Self-reported weights are valid post-bariatric surgery

Small differences between self-reported and measured weights were found and may be due to differences in clothing, inaccurate personal scales, time between measurements, or intentional misrepresentation

Self-reported weights following bariatric surgery were close to measured weights, suggesting that self-reported weights used in studies are accurate enough to be used when measured weights are not available, according to a Research Letter published online by JAMA.

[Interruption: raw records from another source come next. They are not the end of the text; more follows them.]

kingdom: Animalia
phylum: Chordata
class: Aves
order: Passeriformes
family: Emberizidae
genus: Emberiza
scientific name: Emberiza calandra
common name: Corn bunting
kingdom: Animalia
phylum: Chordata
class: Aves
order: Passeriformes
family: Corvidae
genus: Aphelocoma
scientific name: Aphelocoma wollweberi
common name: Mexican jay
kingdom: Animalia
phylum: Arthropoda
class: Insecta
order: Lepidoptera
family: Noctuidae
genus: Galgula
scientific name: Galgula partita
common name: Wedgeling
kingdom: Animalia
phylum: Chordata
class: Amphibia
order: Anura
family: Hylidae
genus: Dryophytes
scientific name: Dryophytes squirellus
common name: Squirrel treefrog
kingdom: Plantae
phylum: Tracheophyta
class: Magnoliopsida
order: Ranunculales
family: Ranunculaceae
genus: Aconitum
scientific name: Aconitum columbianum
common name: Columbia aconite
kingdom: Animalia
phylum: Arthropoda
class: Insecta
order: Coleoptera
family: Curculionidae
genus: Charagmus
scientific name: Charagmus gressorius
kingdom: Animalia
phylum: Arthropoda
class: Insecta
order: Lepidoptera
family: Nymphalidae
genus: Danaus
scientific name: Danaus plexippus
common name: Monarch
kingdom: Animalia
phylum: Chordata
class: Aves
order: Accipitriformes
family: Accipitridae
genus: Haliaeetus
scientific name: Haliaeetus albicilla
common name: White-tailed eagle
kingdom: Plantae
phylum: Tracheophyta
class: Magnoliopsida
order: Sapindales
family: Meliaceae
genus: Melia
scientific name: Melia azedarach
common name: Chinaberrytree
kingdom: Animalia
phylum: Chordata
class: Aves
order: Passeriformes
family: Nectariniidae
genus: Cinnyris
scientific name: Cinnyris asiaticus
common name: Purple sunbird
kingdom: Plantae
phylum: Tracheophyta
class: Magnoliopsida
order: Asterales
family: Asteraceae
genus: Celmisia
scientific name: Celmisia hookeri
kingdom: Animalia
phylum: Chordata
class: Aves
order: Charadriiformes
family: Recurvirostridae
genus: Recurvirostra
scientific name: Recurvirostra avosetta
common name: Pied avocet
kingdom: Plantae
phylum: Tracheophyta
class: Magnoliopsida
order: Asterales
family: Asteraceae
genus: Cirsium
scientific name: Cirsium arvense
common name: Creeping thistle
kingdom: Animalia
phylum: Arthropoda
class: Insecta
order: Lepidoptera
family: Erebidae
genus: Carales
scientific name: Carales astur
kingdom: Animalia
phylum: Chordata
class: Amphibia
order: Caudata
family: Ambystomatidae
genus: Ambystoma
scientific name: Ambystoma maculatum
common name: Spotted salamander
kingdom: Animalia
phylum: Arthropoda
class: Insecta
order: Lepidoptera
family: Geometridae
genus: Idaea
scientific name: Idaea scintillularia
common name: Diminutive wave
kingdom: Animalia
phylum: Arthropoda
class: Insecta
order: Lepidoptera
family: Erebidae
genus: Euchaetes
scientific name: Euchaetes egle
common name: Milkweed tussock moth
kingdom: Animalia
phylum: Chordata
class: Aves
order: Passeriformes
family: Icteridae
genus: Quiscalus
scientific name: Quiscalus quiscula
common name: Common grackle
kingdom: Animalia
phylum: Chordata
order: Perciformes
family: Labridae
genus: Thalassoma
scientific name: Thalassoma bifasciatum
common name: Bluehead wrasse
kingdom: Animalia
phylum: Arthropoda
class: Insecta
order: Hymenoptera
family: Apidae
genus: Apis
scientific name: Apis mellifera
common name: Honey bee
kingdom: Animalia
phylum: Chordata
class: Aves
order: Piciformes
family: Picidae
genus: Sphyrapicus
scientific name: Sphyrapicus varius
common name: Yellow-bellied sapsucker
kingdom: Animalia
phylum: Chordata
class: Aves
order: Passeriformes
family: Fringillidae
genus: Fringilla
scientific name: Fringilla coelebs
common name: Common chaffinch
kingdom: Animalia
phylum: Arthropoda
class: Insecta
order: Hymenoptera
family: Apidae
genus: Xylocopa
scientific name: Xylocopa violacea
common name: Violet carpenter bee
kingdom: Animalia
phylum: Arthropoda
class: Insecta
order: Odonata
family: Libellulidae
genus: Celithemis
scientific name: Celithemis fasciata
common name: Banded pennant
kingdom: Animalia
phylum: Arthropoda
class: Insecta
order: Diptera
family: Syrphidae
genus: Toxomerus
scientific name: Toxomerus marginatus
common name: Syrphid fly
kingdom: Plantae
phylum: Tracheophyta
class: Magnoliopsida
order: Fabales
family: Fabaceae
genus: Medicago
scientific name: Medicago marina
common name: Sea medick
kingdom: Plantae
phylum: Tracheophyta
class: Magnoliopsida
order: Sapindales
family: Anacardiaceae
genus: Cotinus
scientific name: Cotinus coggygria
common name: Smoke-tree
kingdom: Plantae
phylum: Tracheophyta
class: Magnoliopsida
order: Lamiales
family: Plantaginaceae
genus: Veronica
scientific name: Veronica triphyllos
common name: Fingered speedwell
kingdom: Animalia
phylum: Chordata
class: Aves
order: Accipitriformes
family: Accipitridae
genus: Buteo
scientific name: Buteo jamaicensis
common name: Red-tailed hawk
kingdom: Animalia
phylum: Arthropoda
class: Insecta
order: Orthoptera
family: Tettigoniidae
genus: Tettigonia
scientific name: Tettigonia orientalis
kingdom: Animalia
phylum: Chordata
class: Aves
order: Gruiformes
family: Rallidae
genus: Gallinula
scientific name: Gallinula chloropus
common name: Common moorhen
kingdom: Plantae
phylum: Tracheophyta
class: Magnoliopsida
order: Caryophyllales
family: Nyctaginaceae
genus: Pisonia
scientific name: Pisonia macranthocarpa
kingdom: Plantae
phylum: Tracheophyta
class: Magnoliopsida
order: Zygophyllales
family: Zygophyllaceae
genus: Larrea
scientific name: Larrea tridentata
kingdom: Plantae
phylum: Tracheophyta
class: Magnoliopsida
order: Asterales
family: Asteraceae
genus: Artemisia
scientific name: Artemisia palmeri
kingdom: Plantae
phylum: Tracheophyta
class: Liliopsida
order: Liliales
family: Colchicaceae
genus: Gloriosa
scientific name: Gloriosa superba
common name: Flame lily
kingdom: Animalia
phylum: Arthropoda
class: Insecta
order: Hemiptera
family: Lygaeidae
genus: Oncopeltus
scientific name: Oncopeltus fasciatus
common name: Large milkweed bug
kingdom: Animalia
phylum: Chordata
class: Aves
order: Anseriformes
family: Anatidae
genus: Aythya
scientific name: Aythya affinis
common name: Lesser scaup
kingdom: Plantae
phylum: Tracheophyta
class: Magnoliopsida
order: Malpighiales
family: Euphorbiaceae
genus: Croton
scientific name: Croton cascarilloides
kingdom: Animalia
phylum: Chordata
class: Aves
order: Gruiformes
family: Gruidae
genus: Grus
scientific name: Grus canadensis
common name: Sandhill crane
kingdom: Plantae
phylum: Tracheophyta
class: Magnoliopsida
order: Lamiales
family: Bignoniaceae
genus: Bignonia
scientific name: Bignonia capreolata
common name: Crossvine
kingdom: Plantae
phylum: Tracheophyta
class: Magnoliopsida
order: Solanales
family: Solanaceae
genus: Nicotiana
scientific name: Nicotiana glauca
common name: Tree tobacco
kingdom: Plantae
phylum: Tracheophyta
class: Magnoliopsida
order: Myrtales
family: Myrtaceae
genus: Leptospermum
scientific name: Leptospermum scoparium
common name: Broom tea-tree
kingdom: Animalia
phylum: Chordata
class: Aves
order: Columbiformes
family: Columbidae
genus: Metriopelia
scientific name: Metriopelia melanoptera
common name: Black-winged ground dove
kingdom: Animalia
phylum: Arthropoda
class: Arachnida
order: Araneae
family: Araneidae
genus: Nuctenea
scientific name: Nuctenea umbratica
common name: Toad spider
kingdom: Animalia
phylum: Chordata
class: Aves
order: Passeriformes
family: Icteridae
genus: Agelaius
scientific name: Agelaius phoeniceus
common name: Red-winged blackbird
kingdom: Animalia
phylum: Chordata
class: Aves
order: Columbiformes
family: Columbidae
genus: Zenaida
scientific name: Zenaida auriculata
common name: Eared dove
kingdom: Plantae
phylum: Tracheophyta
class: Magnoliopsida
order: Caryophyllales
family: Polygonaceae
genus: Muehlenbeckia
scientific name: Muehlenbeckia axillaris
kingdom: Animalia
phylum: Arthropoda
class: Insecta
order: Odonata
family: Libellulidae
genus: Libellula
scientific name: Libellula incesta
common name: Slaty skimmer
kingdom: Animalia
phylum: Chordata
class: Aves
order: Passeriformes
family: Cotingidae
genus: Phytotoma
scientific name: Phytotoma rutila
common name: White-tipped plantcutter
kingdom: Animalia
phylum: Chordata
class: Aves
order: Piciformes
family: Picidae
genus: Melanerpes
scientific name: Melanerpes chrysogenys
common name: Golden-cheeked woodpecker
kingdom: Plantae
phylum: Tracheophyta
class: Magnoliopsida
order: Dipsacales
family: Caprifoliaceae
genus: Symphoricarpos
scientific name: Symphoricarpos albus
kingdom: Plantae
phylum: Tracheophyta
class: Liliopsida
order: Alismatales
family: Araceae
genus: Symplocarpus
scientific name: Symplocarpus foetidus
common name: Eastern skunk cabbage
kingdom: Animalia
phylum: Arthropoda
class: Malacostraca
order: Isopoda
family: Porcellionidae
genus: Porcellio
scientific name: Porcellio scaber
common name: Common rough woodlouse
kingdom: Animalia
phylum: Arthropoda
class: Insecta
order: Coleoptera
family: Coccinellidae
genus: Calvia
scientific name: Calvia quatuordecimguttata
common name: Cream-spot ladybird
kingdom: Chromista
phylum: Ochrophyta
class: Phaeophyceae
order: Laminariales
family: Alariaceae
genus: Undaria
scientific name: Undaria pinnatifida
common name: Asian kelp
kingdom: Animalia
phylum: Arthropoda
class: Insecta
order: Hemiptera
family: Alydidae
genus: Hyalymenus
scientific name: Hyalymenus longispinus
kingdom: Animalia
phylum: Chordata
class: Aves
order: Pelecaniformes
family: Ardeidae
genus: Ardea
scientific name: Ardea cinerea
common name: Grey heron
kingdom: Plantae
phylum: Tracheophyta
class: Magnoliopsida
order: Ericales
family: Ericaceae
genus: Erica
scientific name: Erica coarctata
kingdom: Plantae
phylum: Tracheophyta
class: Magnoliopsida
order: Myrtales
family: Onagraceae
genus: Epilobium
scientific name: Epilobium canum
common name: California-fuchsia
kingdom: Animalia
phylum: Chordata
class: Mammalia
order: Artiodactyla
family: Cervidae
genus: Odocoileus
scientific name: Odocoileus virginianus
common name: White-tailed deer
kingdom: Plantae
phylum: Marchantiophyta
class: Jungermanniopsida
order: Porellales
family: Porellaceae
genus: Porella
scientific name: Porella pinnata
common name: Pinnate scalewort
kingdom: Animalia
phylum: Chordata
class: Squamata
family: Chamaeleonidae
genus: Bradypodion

Researchers from the University of Pittsburgh Graduate School of Public Health investigated whether self-reported weights following bariatric surgery differed from weights obtained by study personnel using a standard scale. They used data collected between April 2010 and November 2012 at annual assessments from the Longitudinal Assessment of Bariatric Surgery-2, an observational cohort study of 2,458 adults undergoing an initial Roux-en-Y gastric bypass (RYGB), laparoscopic adjustable gastric band (LAGB), or other bariatric procedure at ten centres.

Participants were sent mailed questionnaires each year and asked to report their: (1) weight from last medical office or weight loss program visit (self-reported medical weight) and (2) last self-weighing (self-reported personal weight).

The final analysis included 988 participants, including 164 with a self-reported medical weight, 580 with a self-reported personal weight, and 244 with both self-reported weights.

Across the two groups who self-reported weight, women and men underreported their weight by an average 2.2lbs. or less and the degree of underreporting was not different between women and men. Self-reported medical weights were closer to measured weights than were self-reported personal weights for both women and men.

"Small differences between self-reported and measured weights were found and may be due to differences in clothing, inaccurate personal scales, time between measurements, or intentional misrepresentation," the authors write. "Self-reported weights after bariatric surgery may be more accurate because participants who undergo surgery to lose weight may be especially attentive to their weight."

“In conclusion, self-reported weights following bariatric surgery were close to measured weights. This suggests that self-reported weights may not unduly affect study results of surgically induced weight change and can be used when measured weights are not available.”